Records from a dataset
▼

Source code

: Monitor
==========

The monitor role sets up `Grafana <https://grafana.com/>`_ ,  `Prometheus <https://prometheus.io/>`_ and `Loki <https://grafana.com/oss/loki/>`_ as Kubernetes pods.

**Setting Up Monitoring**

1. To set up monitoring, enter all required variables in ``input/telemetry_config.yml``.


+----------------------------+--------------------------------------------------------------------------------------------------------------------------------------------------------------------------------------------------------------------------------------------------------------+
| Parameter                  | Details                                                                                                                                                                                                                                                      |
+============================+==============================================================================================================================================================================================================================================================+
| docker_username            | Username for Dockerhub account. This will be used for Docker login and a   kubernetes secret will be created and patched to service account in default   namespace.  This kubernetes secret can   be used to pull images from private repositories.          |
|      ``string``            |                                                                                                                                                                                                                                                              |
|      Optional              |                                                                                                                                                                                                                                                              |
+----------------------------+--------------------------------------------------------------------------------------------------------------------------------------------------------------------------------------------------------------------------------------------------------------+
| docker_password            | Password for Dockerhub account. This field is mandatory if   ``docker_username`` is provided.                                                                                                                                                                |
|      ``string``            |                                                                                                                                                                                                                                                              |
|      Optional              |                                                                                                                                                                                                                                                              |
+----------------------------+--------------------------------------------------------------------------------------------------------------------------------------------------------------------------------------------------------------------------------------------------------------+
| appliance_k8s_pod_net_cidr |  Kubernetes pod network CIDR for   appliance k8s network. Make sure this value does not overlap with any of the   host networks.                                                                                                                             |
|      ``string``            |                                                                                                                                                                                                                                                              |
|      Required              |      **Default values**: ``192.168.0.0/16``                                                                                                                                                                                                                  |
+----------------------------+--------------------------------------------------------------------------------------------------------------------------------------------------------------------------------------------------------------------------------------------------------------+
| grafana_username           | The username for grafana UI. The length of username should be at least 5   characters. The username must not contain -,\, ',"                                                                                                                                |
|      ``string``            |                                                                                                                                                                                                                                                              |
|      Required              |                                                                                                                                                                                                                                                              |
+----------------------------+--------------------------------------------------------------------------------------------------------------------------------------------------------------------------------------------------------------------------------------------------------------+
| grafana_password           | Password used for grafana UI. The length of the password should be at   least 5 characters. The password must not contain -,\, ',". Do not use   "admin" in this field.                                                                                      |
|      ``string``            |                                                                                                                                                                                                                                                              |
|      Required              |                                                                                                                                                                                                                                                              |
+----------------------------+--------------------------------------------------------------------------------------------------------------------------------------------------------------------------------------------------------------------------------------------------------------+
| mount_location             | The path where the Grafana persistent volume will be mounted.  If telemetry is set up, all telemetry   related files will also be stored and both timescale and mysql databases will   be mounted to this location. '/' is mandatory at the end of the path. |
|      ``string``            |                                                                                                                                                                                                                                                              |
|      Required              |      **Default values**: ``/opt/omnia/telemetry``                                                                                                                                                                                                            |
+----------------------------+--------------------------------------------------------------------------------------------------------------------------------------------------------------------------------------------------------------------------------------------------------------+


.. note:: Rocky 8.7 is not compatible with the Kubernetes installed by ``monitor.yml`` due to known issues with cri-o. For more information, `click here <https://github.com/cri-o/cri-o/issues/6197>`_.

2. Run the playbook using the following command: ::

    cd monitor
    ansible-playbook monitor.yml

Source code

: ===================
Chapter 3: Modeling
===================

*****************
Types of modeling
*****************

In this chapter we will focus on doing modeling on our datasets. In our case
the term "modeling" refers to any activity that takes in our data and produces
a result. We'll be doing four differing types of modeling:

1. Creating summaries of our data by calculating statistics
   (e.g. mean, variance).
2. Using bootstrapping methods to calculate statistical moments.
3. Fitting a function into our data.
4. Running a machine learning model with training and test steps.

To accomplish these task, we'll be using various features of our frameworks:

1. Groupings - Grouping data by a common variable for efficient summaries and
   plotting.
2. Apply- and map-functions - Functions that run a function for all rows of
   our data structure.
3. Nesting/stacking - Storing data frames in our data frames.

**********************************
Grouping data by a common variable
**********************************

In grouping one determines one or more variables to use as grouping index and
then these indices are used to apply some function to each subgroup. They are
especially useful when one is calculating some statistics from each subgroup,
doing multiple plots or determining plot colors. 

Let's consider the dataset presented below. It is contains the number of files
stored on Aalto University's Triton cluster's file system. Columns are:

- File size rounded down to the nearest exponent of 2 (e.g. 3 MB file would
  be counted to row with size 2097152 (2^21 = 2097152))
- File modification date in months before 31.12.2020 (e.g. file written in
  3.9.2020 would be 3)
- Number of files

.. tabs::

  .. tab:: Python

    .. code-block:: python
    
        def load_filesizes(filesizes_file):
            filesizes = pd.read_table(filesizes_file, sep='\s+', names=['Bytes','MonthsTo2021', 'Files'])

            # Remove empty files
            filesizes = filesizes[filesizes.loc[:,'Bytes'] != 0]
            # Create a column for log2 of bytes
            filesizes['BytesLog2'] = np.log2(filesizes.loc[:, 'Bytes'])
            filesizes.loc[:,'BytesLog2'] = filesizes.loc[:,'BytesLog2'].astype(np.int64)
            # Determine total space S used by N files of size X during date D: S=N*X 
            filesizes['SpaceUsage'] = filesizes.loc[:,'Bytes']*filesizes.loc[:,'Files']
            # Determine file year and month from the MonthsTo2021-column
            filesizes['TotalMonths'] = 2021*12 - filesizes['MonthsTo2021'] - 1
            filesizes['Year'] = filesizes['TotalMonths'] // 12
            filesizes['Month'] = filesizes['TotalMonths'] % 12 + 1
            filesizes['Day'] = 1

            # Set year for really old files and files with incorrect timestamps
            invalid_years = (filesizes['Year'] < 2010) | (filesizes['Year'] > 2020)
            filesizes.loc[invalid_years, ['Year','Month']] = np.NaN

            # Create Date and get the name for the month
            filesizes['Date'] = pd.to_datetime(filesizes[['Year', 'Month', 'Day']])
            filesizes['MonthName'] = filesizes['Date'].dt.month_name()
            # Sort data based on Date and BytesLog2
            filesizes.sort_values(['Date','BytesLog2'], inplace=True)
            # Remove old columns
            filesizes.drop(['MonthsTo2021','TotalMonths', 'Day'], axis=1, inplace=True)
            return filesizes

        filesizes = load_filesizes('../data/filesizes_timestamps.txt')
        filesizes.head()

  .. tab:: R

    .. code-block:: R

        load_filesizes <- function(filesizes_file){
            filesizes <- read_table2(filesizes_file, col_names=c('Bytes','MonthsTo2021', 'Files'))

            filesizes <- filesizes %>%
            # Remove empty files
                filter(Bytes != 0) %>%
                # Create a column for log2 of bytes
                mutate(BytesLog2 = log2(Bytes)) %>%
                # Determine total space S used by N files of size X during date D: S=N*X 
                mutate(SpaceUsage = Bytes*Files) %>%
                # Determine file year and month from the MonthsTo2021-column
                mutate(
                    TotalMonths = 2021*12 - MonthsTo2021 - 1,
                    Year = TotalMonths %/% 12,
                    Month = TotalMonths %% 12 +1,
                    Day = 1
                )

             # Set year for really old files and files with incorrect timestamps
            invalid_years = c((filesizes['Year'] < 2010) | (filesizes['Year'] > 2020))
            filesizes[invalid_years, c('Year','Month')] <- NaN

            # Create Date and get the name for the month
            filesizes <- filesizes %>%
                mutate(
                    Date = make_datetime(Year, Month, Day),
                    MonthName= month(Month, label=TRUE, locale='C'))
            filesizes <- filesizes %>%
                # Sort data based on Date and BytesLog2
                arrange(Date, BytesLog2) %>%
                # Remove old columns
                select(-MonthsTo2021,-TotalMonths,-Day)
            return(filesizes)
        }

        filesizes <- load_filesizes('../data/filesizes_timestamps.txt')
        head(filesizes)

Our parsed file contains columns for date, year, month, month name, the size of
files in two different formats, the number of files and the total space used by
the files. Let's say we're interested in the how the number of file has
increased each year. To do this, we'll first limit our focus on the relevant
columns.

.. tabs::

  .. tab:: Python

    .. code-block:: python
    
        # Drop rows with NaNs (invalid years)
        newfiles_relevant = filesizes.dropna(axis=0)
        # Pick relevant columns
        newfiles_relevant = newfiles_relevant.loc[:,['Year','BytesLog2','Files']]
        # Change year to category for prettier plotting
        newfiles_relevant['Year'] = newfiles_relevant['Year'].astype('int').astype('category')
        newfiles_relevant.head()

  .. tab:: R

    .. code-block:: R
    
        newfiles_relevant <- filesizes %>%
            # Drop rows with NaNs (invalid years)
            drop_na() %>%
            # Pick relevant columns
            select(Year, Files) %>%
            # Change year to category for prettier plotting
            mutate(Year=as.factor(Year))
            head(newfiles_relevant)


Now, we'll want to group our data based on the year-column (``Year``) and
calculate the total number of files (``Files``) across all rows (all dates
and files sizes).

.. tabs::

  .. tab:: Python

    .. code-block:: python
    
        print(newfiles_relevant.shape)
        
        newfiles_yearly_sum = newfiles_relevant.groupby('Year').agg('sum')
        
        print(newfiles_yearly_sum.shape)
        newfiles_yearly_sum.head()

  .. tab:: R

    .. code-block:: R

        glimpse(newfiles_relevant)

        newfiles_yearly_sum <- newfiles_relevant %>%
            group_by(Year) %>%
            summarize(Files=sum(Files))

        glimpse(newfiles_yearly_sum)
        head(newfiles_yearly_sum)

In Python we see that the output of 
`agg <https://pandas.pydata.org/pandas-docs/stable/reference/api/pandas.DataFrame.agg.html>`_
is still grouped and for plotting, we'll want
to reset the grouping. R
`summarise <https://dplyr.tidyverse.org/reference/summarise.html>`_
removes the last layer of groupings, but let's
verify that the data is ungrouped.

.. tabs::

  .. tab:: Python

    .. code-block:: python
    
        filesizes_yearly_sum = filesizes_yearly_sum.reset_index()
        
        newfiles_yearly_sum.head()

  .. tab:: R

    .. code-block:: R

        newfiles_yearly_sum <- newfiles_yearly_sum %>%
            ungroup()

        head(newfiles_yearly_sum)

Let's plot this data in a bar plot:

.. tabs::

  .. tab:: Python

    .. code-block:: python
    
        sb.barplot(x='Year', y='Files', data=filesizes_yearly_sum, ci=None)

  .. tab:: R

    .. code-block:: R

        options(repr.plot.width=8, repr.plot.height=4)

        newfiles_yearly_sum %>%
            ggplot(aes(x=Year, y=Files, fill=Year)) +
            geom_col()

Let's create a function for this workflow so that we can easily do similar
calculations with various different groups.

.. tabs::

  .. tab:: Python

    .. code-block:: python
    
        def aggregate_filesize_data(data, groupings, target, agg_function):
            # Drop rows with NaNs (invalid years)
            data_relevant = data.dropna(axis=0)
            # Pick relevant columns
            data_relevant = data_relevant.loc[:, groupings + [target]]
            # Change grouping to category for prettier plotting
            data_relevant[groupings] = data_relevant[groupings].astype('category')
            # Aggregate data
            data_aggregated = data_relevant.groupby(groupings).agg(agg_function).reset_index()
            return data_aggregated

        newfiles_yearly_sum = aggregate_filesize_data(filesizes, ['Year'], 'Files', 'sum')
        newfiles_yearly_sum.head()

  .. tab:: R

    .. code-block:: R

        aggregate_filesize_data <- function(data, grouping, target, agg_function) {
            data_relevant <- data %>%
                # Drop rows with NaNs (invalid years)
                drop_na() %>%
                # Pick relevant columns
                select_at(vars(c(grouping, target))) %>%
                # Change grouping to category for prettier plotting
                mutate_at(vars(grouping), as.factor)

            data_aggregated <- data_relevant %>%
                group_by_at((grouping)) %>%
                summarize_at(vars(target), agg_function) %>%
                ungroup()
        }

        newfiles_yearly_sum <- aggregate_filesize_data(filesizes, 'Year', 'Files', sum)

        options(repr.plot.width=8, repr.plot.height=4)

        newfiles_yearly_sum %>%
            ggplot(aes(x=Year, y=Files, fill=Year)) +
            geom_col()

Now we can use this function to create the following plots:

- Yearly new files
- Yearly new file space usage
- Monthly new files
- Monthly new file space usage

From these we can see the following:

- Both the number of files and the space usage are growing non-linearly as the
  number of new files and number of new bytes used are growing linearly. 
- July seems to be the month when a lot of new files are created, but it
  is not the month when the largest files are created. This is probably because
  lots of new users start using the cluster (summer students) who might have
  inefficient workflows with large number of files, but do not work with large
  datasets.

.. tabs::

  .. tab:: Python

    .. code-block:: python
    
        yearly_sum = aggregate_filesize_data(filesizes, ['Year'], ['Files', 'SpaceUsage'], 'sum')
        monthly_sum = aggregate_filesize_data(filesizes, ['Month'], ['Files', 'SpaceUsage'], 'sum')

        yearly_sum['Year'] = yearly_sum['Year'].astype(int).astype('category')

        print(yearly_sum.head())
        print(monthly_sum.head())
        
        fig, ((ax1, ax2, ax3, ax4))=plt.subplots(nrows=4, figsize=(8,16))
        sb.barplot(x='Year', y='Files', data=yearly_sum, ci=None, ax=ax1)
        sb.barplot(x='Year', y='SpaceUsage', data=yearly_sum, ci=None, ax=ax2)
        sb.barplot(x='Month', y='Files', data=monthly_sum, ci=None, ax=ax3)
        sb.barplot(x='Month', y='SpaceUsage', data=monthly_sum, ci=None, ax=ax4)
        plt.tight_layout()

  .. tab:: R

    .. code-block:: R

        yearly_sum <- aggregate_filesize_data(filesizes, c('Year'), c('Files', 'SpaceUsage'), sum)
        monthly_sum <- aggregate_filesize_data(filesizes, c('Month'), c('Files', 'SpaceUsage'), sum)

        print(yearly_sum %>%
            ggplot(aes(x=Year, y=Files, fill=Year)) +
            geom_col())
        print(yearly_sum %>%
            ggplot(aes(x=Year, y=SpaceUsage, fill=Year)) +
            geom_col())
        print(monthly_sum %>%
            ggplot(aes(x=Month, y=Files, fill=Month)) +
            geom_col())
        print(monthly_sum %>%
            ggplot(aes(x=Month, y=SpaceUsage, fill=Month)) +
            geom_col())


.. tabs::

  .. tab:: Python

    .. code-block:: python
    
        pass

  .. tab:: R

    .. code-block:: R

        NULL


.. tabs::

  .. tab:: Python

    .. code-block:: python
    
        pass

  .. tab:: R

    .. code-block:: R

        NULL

▲

Aim of the exercise: Across the data, how many lines contain the string "glimpse"? Only the number is wanted.

Solution for this problem: 2